Gottula: I love what you said there, which is bend the cost curve, because I incredibly naively came into this industry and said the words that I often hear other people say, which is that we're going to reduce the amount of money that's spent in the U.S. healthcare industry, and we're going to make those dollars available for other things. And I have learned through a lot of blood, sweat and tears that that's wrong. That's not the way we should be prioritizing. Because behind every dollar, if you follow those dollars far enough, there's a job. Somebody is being employed through the distribution of these healthcare dollars, whether it's a doctor or it's somebody who's building the MRI that eventually gets sold to the hospital, and then gets used for services. To say that you're going to reduce the medical spend means you're going to put a lot of people out of work, and what are those people going to go do? That's the wrong way to think about this problem. We need to slow the growth of healthcare spending.

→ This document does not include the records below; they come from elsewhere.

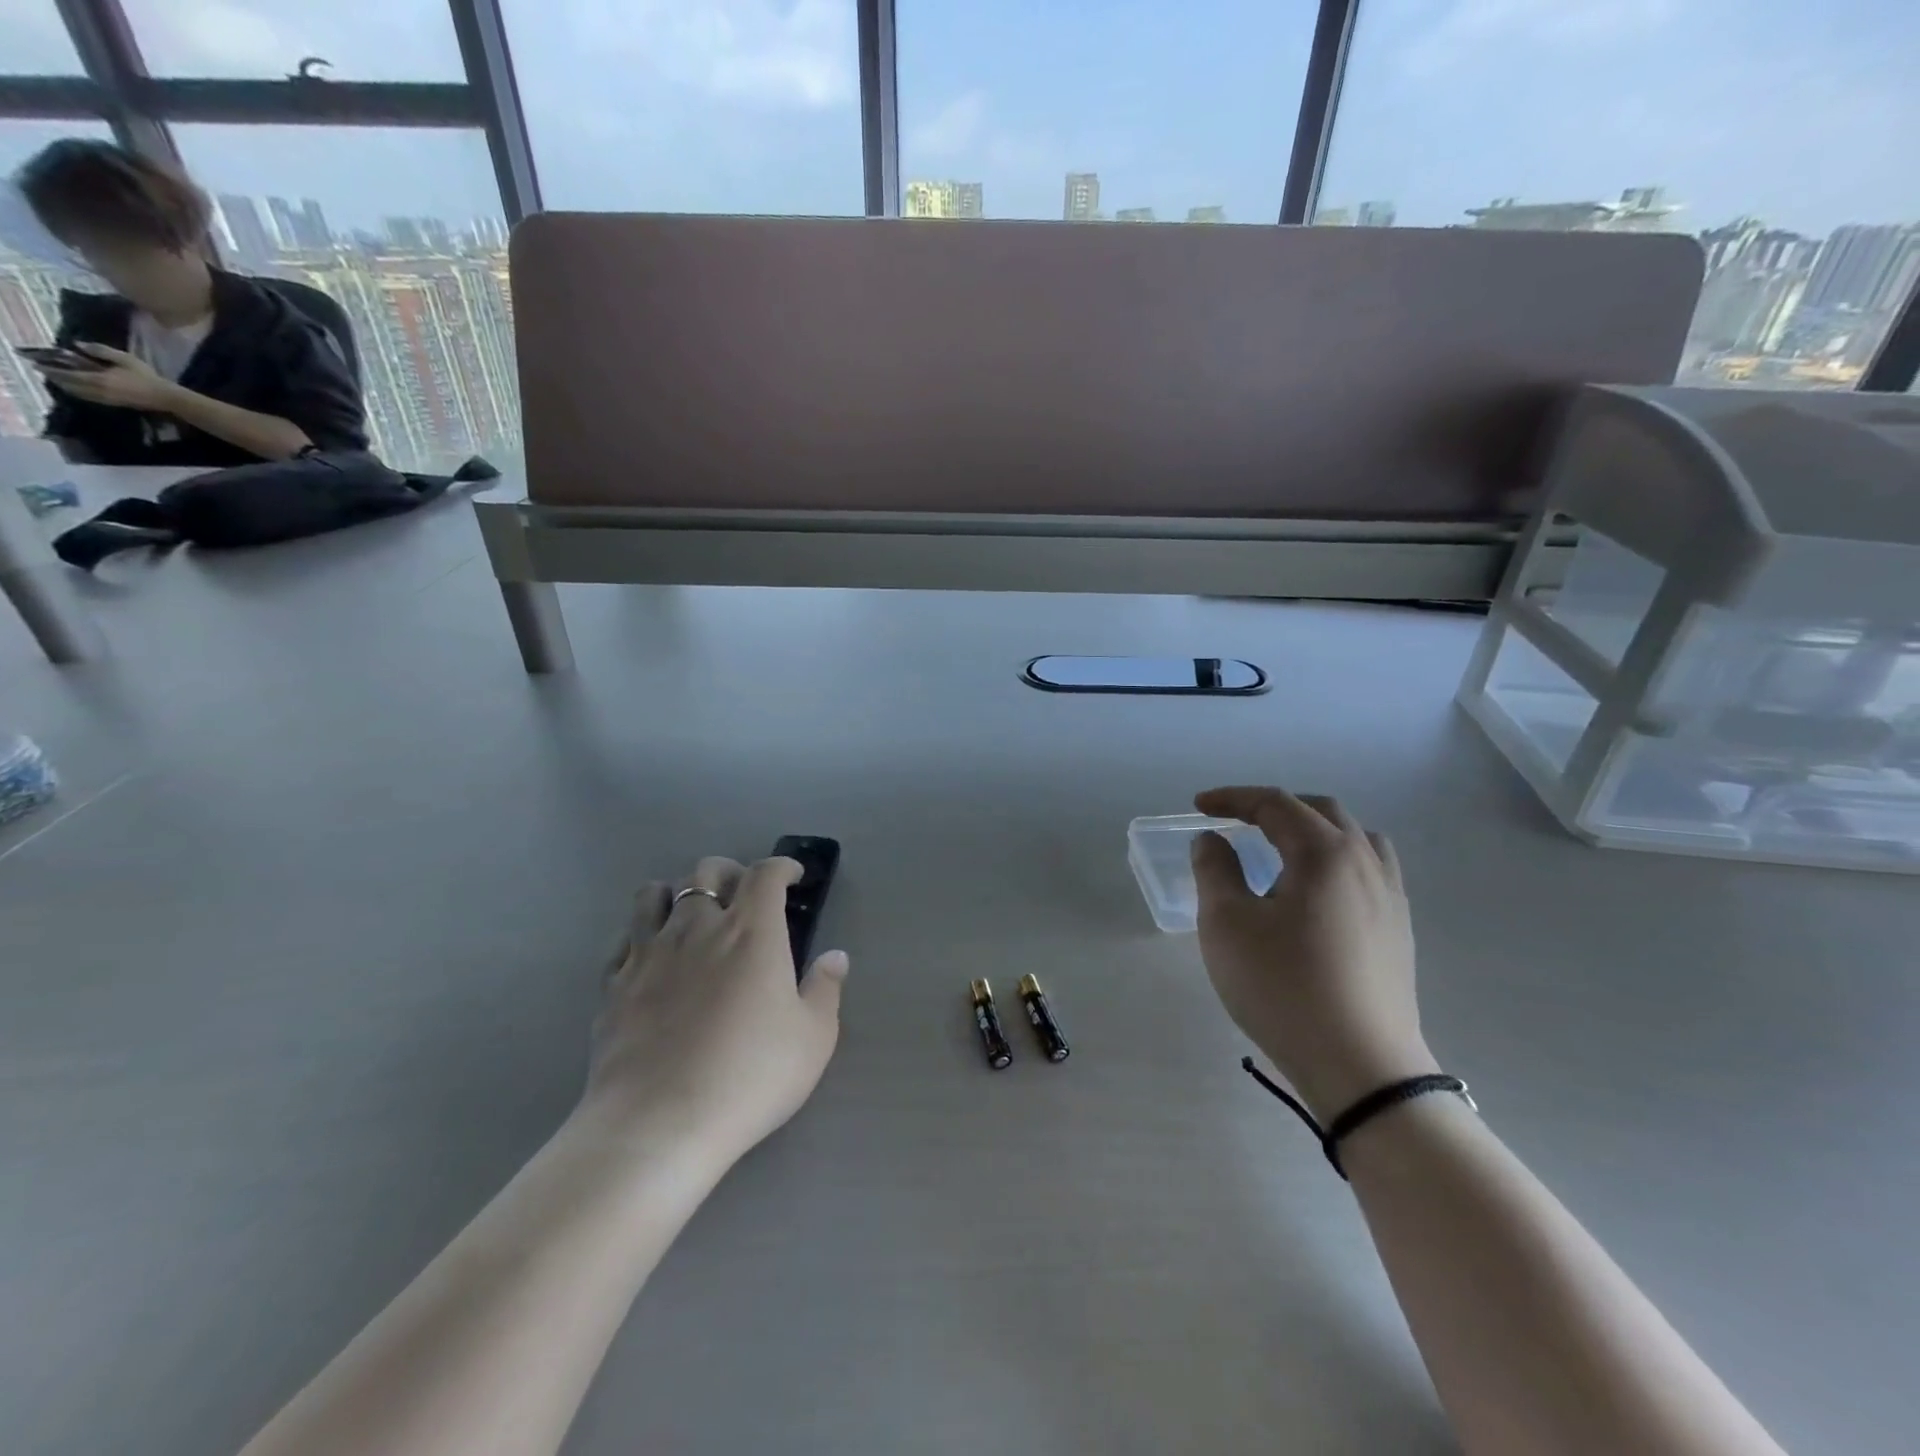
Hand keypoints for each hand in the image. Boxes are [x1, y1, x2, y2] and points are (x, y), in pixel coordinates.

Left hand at [39, 343, 178, 411]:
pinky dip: (78, 392)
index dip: (50, 369)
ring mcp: (106, 399)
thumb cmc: (146, 377)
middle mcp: (97, 390)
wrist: (166, 398)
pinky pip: (88, 398)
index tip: (37, 364)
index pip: (66, 374)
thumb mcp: (125, 359)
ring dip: (66, 387)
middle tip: (45, 372)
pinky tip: (77, 389)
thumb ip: (100, 351)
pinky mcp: (113, 403)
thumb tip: (78, 345)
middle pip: (69, 386)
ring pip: (78, 393)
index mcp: (98, 379)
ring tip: (58, 380)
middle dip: (55, 379)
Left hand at [585, 856, 849, 1164]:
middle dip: (730, 872)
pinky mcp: (613, 984)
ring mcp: (648, 952)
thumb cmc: (749, 1076)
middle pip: (707, 870)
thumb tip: (835, 956)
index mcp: (751, 932)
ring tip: (690, 913)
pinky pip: (624, 938)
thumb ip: (825, 989)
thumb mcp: (813, 1038)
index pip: (765, 874)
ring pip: (654, 893)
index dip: (781, 866)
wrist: (657, 1125)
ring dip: (677, 891)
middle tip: (743, 895)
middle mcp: (698, 927)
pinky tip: (651, 954)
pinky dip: (641, 933)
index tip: (791, 876)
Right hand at [1192, 787, 1435, 1122]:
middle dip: (1273, 809)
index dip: (1232, 798)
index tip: (1198, 807)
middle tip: (1236, 823)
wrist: (1361, 1067)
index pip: (1275, 804)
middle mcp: (1365, 862)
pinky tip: (1317, 892)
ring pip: (1353, 838)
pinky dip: (1336, 860)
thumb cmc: (1283, 987)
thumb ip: (1214, 870)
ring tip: (1281, 850)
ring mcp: (1390, 896)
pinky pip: (1369, 870)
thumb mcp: (1227, 924)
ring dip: (1312, 830)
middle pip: (1320, 812)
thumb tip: (1213, 841)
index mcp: (1325, 852)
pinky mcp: (1399, 930)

Our tools that help settle value-based care contracts and therefore implement them at scale are very valuable tools, but they have to be taken i as part of a complete system to say that we need to make sure that referrals are optimized. We need to make sure that people have access in the first place, which means their holistic condition needs to be understood, not just medically, but also social determinants. And we have to be willing to say that physicians need proportionate income relative to their outcomes, and that last piece is the area where we have to spend much more time as a country and as a healthcare system, focusing on. That's ultimately why I believe in value-based care programs because most other industries are not just based on volume, right? It's also the quality of service I'm offering. Moving to a quality-based incentive program in the healthcare industry is something we absolutely have to do and that's how we’ll eventually keep medical spend under control.